You can’t just “like” crack.

But when does liking something become problematic? When does it become…An Addiction?

Recently, I started a new temporary job. It’s 1500x more rewarding but 150x more mentally taxing. Unlike my previous job, there is no shift work, so I’m on “regular people” hours, which is great. But I am exhausted! I’ve turned into one of those people, the ones I used to scoff at, the “I don’t have time to read” crowd. All I can muster the energy for after working all day and squeezing in a quick workout is to zone out in front of the TV for an hour and then maybe catch 5 minutes of reading before falling asleep at 10:30…10pm…9:30 sometimes.

At any rate, this Bookworm hasn’t been living up to her title. I’ve been re-reading “A prayer for Owen Meany” for almost 3 weeks!
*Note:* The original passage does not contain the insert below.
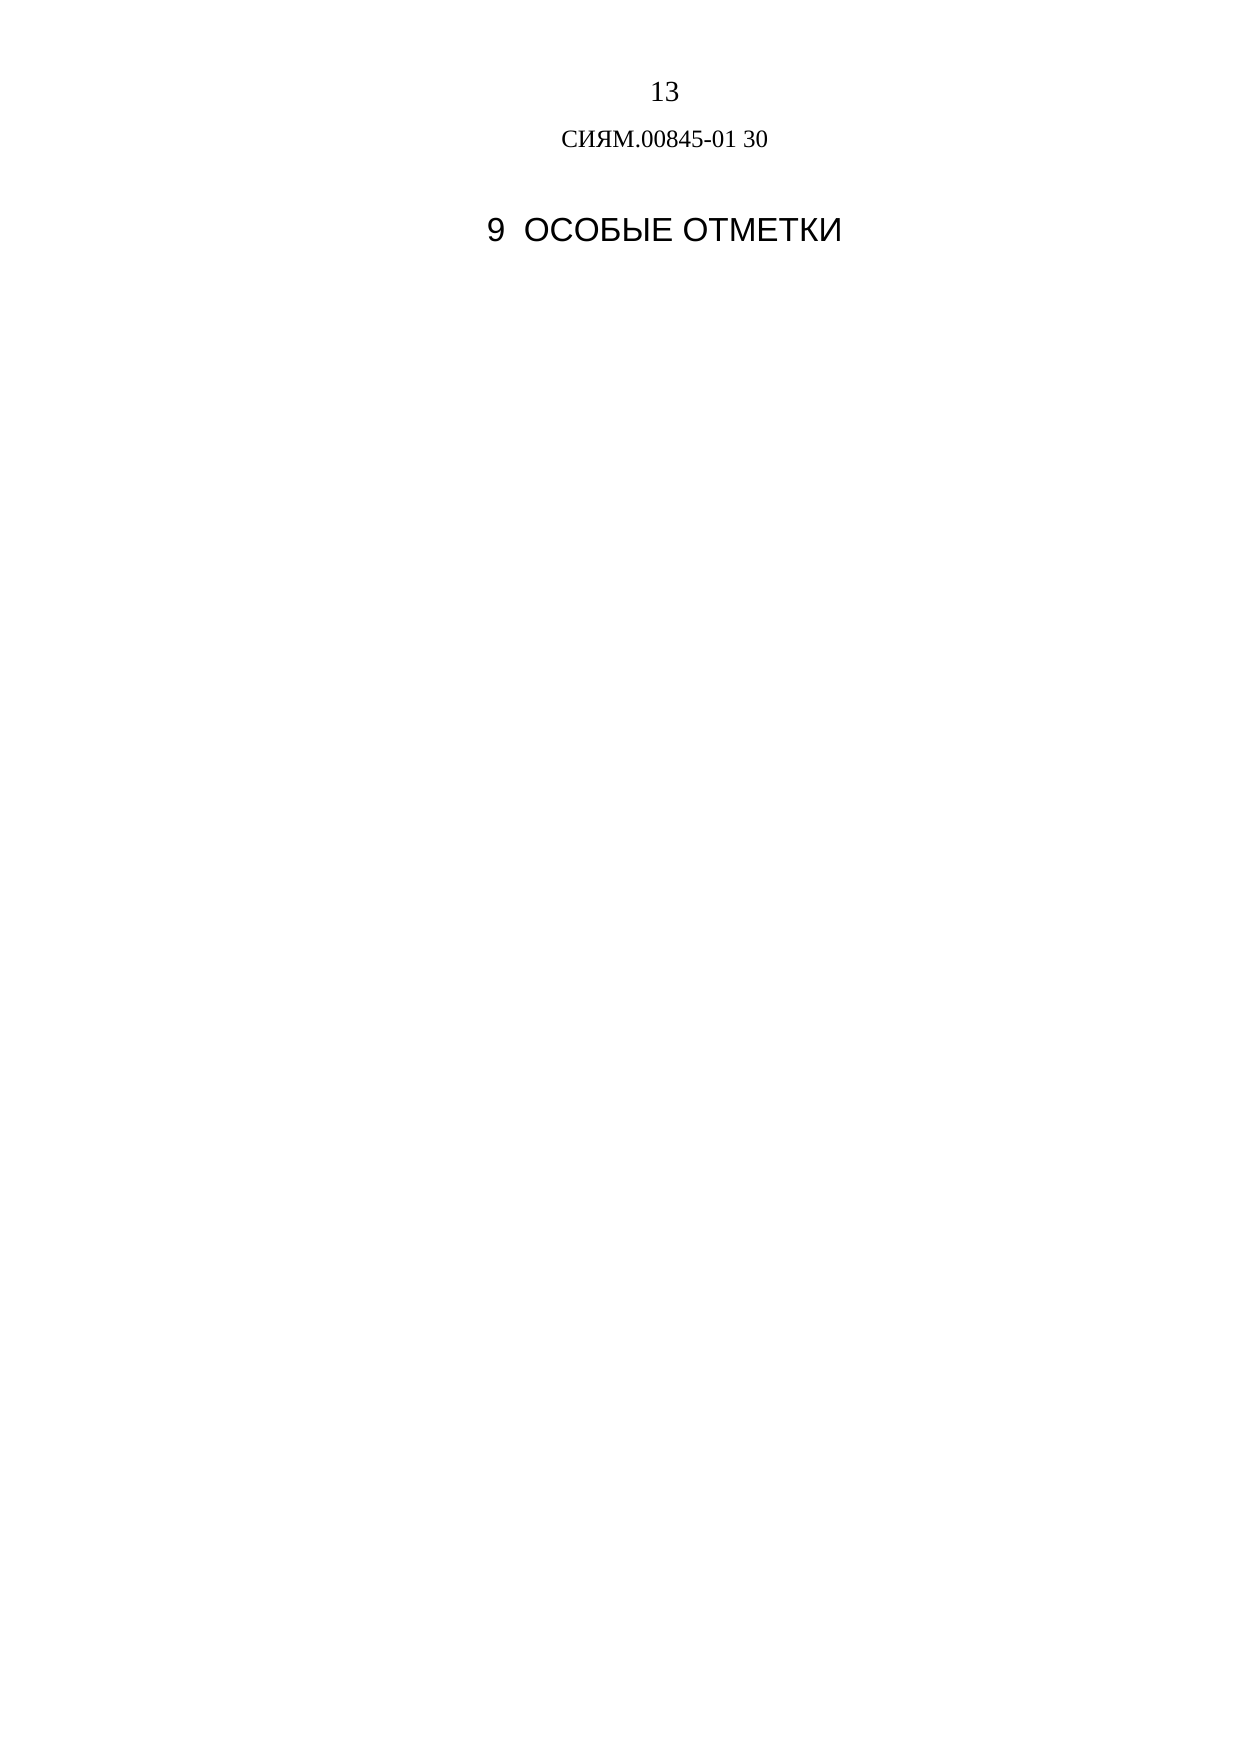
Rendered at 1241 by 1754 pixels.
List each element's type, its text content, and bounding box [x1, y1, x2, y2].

text 9 ОСОБЫЕ ОТМЕТКИ [177, 211, 1152, 249]
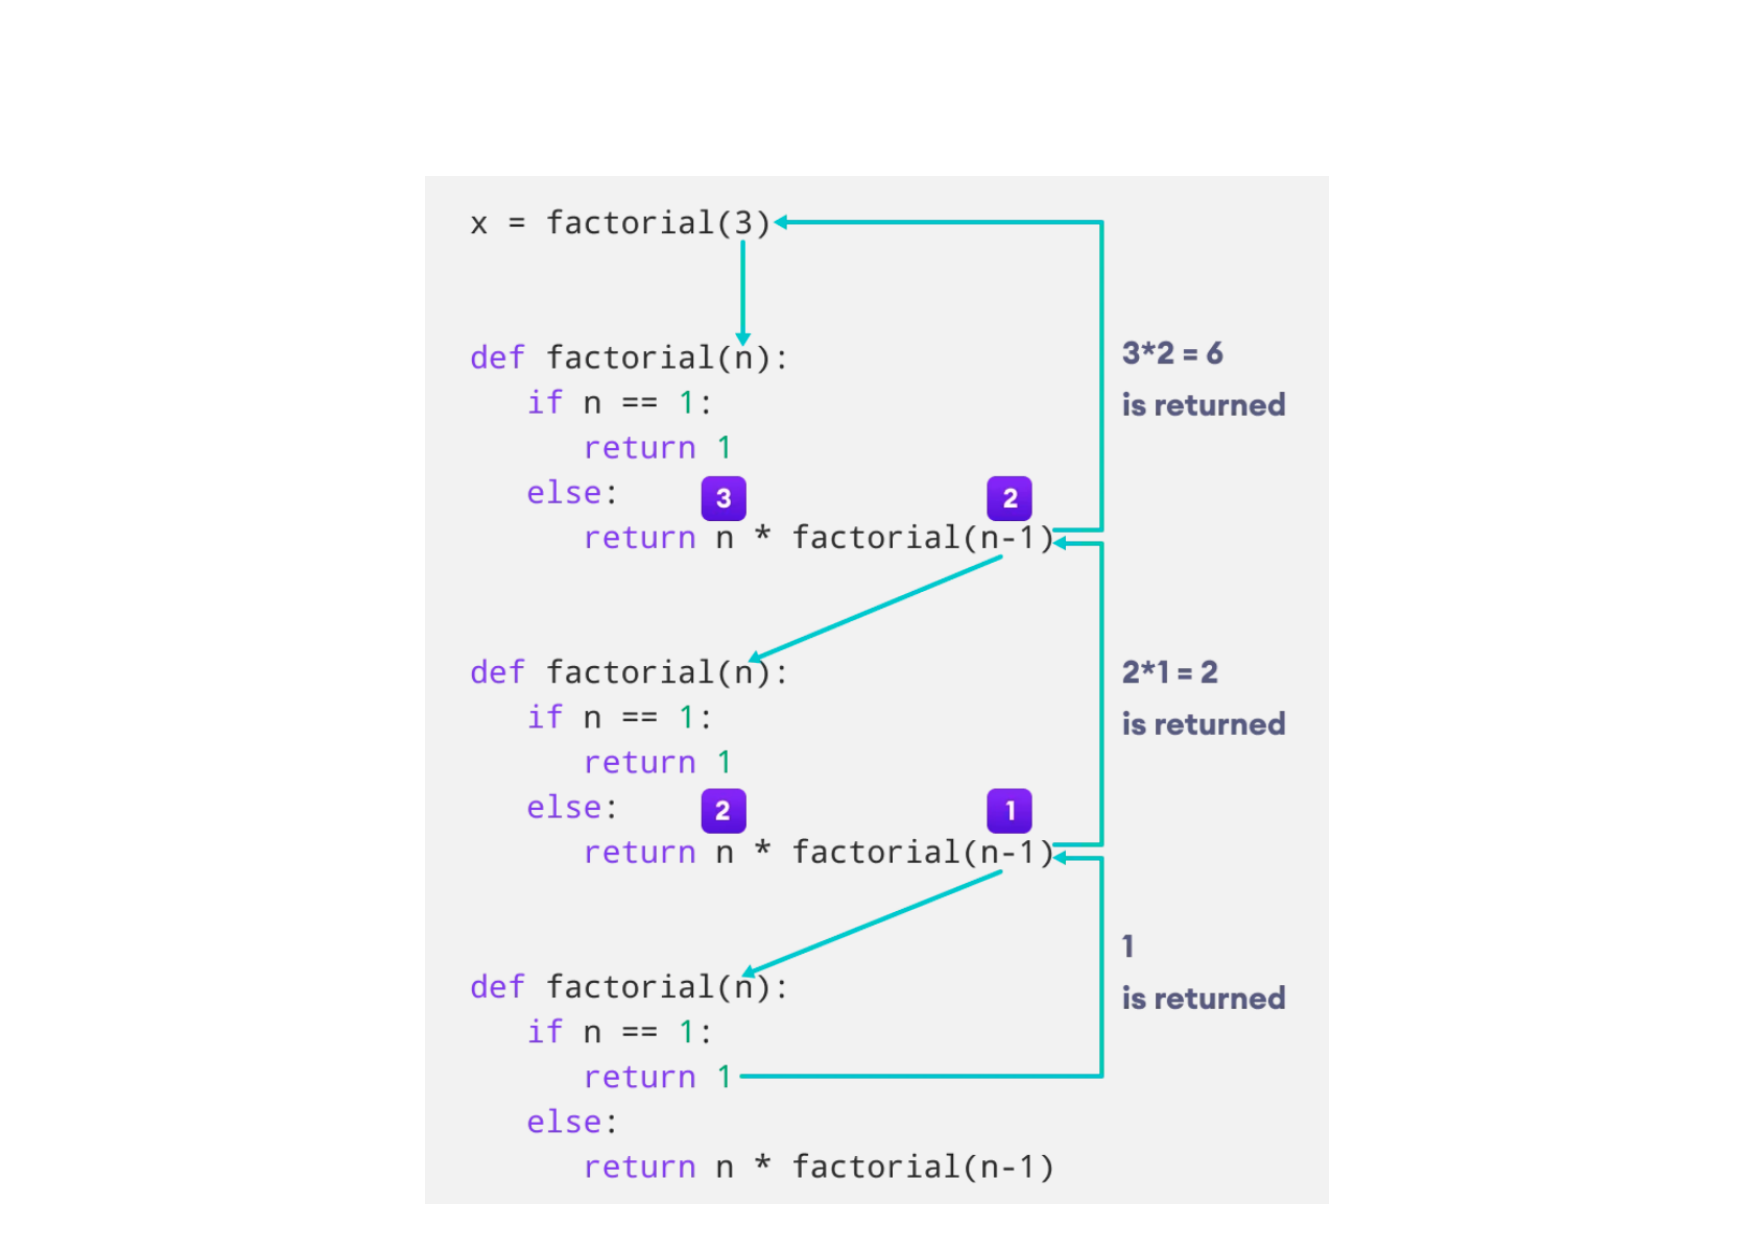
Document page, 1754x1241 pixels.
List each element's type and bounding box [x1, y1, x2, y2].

Absurd!

Then the symptoms started; irritability, apathy, fatigue, headaches*, and a rash on the back of my thumb that is NOT simply contact dermatitis, I don’t care what WebMD says.

It’s the Plight of a Bookworm #7: Reading Addiction.

So like any good addict, I took off from work early, refused to interact with my husband and sister**, grabbed the cat and headed out to my favorite reading spot. Now I finally feel like a functional person again***.

Gotta have my fix.

*The DSM defines addiction (dependence) using criteria including the following:

  • Withdrawal symptoms: Does the patient experience withdrawal symptoms when he or she does not use the drug?
  • **Reduced involvement: Has the patient given up or reduced his or her involvement in social, occupational or recreational activities due to the drug?
  • ***Person requires increased quantities of the drug to function normally.